SUBJECT: Ph.D. Proposal Presentation
BY: John Stooksbury
TIME: Tuesday, June 23, 2020, 1:00 p.m.
TITLE: An Evolutionary Approach to Radiation Shielding Design and Optimization
COMMITTEE: Dr. Nolan Hertel, Chair (NRE)
Dr. Anna Erickson (NRE)
Dr. Steven Biegalski (NRE)
Dr. Stephen Croft (ORNL)
Dr. Walter Mcneil (K-State)


The time and cost of the development of radiation shielding systems can be greatly reduced by an automated tool which designs these systems by itself with minimal human input or interaction. Such an automated tool can be created by using a Genetic Algorithm (GA) coupled with a Response Matrix Method (RMM) transport solver. Radiation shielding problems typically have simple geometries concerning the shielding itself. Here, a 1-dimensional slab geometry RMM implementation is used to rapidly evaluate properties of radiation transmitted from some source through a mass of shielding material(s).

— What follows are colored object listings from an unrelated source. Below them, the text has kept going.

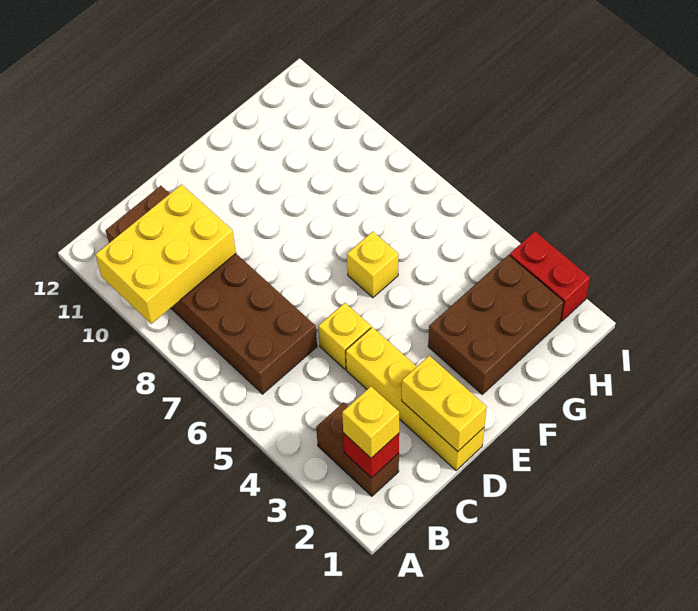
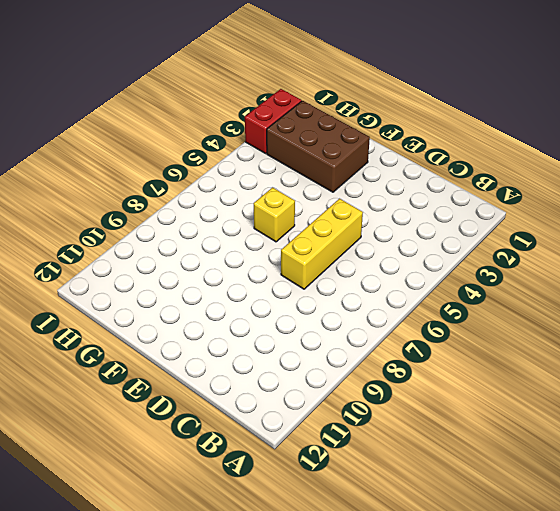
yellow brick D5:D7 level 1 -> yellow brick D5 level 1
none -> brown brick B2:B3 level 1
none -> brown brick B6:C11 level 1

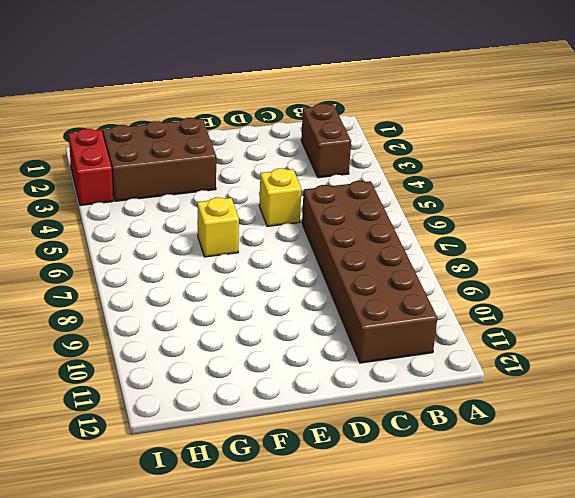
none -> yellow brick D1:D4 level 1
none -> yellow brick A9:C10 level 2

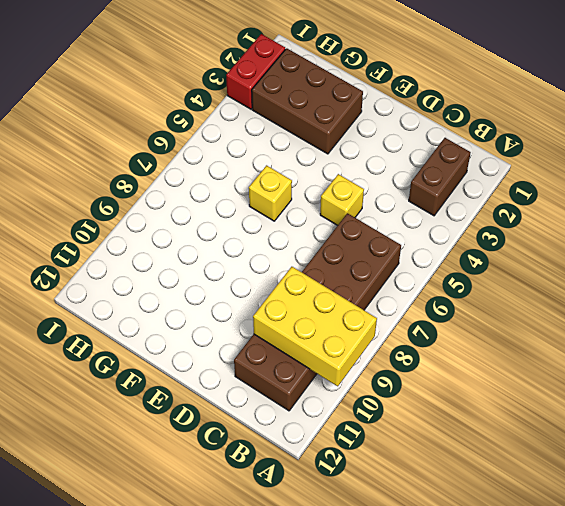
none -> yellow brick D1:D4 level 1
none -> red brick B2 level 2

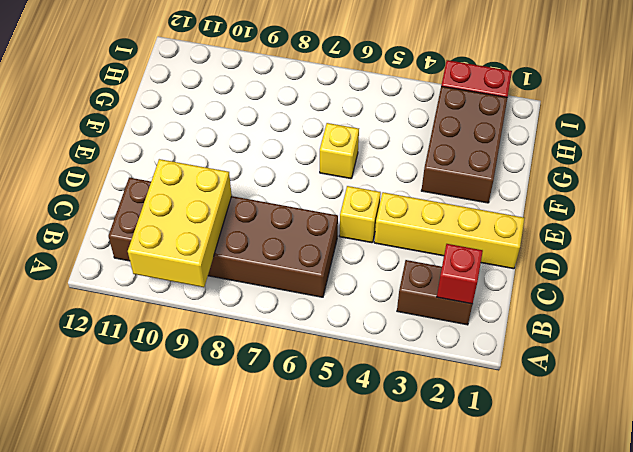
none -> yellow brick D1:D2 level 2
none -> yellow brick B2 level 3

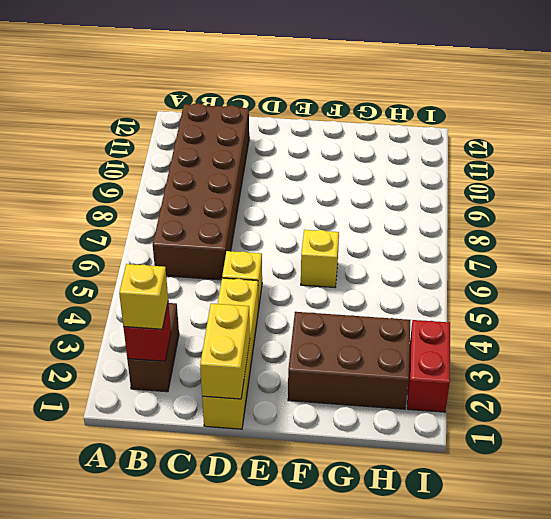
none -> yellow brick A9:C10 level 2

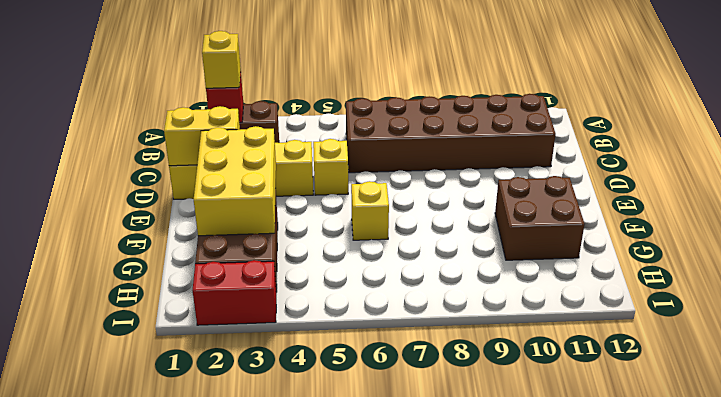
yellow brick E2:G3 level 2 -> yellow brick A9:C10 level 2
brown brick F10:G11 level 1 -> none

Like many engineering problems before it, radiation shielding design problems can be formulated for optimization by a GA. A fitness function is defined to quantify how well a shield satisfies some desired criteria. Then the properties of potential shields are evolved over hundreds of generations in order to arrive at an optimized arrangement of materials of various thicknesses. The nonlinearity of radiation transport and large solution space of possible shielding designs are well-suited to be explored using a GA. Although the principal application considered is shielding design, these methods and implementations can be used to solve any fixed-source problem with a sufficiently simple geometry.